What you are asked to do —
Below is a listing; copy all of it exactly.

* * *

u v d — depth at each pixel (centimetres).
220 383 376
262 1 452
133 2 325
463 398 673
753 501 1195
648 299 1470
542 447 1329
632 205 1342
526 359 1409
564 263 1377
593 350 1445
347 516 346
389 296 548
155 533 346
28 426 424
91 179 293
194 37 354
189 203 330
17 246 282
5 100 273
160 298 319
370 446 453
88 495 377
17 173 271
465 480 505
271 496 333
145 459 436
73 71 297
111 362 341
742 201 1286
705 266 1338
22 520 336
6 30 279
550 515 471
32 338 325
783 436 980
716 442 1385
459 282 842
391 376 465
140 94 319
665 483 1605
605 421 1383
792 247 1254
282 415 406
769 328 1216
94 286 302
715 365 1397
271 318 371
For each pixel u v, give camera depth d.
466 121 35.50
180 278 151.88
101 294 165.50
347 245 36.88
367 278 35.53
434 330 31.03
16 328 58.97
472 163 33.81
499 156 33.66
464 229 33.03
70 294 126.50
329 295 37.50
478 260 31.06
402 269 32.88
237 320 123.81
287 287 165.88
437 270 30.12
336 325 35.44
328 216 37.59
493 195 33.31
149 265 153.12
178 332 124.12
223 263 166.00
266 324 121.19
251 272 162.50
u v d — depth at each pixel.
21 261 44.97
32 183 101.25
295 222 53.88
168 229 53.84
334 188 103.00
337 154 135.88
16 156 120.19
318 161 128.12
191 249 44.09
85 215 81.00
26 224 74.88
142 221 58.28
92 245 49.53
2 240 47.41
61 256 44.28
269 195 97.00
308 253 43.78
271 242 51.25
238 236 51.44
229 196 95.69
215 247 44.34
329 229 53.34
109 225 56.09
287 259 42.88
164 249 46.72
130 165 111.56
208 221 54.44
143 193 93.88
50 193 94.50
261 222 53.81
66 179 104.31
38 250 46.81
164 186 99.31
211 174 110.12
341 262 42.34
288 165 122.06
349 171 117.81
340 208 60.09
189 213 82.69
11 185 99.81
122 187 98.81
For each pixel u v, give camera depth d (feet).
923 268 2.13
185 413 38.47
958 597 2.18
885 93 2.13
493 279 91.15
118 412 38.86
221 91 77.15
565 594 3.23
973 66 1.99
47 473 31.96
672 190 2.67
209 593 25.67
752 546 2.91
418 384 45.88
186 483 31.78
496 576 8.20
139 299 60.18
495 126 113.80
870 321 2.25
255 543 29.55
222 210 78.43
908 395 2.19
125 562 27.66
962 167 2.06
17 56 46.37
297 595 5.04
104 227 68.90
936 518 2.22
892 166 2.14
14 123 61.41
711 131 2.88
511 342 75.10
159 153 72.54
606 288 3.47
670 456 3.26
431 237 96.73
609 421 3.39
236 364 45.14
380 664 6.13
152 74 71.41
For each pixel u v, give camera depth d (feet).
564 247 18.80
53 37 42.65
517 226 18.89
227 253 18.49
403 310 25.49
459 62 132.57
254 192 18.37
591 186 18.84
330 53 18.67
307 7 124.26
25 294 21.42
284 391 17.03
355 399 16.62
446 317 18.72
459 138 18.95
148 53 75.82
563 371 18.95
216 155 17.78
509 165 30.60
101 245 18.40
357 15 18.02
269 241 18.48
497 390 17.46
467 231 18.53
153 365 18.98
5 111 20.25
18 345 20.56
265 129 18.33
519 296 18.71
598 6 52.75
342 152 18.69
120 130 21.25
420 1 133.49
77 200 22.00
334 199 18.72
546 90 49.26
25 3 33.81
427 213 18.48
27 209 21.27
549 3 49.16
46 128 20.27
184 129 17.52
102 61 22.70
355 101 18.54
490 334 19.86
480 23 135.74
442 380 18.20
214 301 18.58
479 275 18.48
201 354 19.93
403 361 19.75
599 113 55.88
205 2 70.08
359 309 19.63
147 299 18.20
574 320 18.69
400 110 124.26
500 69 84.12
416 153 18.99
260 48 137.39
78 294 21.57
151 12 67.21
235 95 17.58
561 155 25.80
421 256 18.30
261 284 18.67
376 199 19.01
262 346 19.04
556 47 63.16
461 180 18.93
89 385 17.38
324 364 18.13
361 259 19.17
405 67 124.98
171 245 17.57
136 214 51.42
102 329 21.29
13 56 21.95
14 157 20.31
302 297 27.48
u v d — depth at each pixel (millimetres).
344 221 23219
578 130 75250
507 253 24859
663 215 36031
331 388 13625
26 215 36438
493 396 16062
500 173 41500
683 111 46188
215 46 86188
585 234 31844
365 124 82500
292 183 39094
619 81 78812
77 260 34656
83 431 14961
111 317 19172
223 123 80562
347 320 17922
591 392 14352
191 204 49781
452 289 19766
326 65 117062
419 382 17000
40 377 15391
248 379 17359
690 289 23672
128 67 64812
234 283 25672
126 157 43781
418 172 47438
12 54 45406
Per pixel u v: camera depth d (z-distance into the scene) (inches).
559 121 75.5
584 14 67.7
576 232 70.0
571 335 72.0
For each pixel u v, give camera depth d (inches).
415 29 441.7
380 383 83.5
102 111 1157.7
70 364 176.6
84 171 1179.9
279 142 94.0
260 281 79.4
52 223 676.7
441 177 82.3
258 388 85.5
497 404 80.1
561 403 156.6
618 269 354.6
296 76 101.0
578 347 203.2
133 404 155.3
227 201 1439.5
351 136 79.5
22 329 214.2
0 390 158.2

* * *

Written response —
u v d — depth at each pixel (centimetres).
220 383 376
262 1 452
133 2 325
463 398 673
753 501 1195
648 299 1470
542 447 1329
632 205 1342
526 359 1409
564 263 1377
593 350 1445
347 516 346
389 296 548
155 533 346
28 426 424
91 179 293
194 37 354
189 203 330
17 246 282
5 100 273
160 298 319
370 446 453
88 495 377
17 173 271
465 480 505
271 496 333
145 459 436
73 71 297
111 362 341
742 201 1286
705 266 1338
22 520 336
6 30 279
550 515 471
32 338 325
783 436 980
716 442 1385
459 282 842
391 376 465
140 94 319
665 483 1605
605 421 1383
792 247 1254
282 415 406
769 328 1216
94 286 302
715 365 1397
271 318 371
For each pixel u v, give camera depth d.
466 121 35.50
180 278 151.88
101 294 165.50
347 245 36.88
367 278 35.53
434 330 31.03
16 328 58.97
472 163 33.81
499 156 33.66
464 229 33.03
70 294 126.50
329 295 37.50
478 260 31.06
402 269 32.88
237 320 123.81
287 287 165.88
437 270 30.12
336 325 35.44
328 216 37.59
493 195 33.31
149 265 153.12
178 332 124.12
223 263 166.00
266 324 121.19
251 272 162.50
u v d — depth at each pixel.
21 261 44.97
32 183 101.25
295 222 53.88
168 229 53.84
334 188 103.00
337 154 135.88
16 156 120.19
318 161 128.12
191 249 44.09
85 215 81.00
26 224 74.88
142 221 58.28
92 245 49.53
2 240 47.41
61 256 44.28
269 195 97.00
308 253 43.78
271 242 51.25
238 236 51.44
229 196 95.69
215 247 44.34
329 229 53.34
109 225 56.09
287 259 42.88
164 249 46.72
130 165 111.56
208 221 54.44
143 193 93.88
50 193 94.50
261 222 53.81
66 179 104.31
38 250 46.81
164 186 99.31
211 174 110.12
341 262 42.34
288 165 122.06
349 171 117.81
340 208 60.09
189 213 82.69
11 185 99.81
122 187 98.81
For each pixel u v, give camera depth d (feet).
923 268 2.13
185 413 38.47
958 597 2.18
885 93 2.13
493 279 91.15
118 412 38.86
221 91 77.15
565 594 3.23
973 66 1.99
47 473 31.96
672 190 2.67
209 593 25.67
752 546 2.91
418 384 45.88
186 483 31.78
496 576 8.20
139 299 60.18
495 126 113.80
870 321 2.25
255 543 29.55
222 210 78.43
908 395 2.19
125 562 27.66
962 167 2.06
17 56 46.37
297 595 5.04
104 227 68.90
936 518 2.22
892 166 2.14
14 123 61.41
711 131 2.88
511 342 75.10
159 153 72.54
606 288 3.47
670 456 3.26
431 237 96.73
609 421 3.39
236 364 45.14
380 664 6.13
152 74 71.41
For each pixel u v, give camera depth d (feet).
564 247 18.80
53 37 42.65
517 226 18.89
227 253 18.49
403 310 25.49
459 62 132.57
254 192 18.37
591 186 18.84
330 53 18.67
307 7 124.26
25 294 21.42
284 391 17.03
355 399 16.62
446 317 18.72
459 138 18.95
148 53 75.82
563 371 18.95
216 155 17.78
509 165 30.60
101 245 18.40
357 15 18.02
269 241 18.48
497 390 17.46
467 231 18.53
153 365 18.98
5 111 20.25
18 345 20.56
265 129 18.33
519 296 18.71
598 6 52.75
342 152 18.69
120 130 21.25
420 1 133.49
77 200 22.00
334 199 18.72
546 90 49.26
25 3 33.81
427 213 18.48
27 209 21.27
549 3 49.16
46 128 20.27
184 129 17.52
102 61 22.70
355 101 18.54
490 334 19.86
480 23 135.74
442 380 18.20
214 301 18.58
479 275 18.48
201 354 19.93
403 361 19.75
599 113 55.88
205 2 70.08
359 309 19.63
147 299 18.20
574 320 18.69
400 110 124.26
500 69 84.12
416 153 18.99
260 48 137.39
78 294 21.57
151 12 67.21
235 95 17.58
561 155 25.80
421 256 18.30
261 284 18.67
376 199 19.01
262 346 19.04
556 47 63.16
461 180 18.93
89 385 17.38
324 364 18.13
361 259 19.17
405 67 124.98
171 245 17.57
136 214 51.42
102 329 21.29
13 56 21.95
14 157 20.31
302 297 27.48
u v d — depth at each pixel (millimetres).
344 221 23219
578 130 75250
507 253 24859
663 215 36031
331 388 13625
26 215 36438
493 396 16062
500 173 41500
683 111 46188
215 46 86188
585 234 31844
365 124 82500
292 183 39094
619 81 78812
77 260 34656
83 431 14961
111 317 19172
223 123 80562
347 320 17922
591 392 14352
191 204 49781
452 289 19766
326 65 117062
419 382 17000
40 377 15391
248 379 17359
690 289 23672
128 67 64812
234 283 25672
126 157 43781
418 172 47438
12 54 45406
Per pixel u v: camera depth d (z-distance into the scene) (inches).
559 121 75.5
584 14 67.7
576 232 70.0
571 335 72.0
For each pixel u v, give camera depth d (inches).
415 29 441.7
380 383 83.5
102 111 1157.7
70 364 176.6
84 171 1179.9
279 142 94.0
260 281 79.4
52 223 676.7
441 177 82.3
258 388 85.5
497 404 80.1
561 403 156.6
618 269 354.6
296 76 101.0
578 347 203.2
133 404 155.3
227 201 1439.5
351 136 79.5
22 329 214.2
0 390 158.2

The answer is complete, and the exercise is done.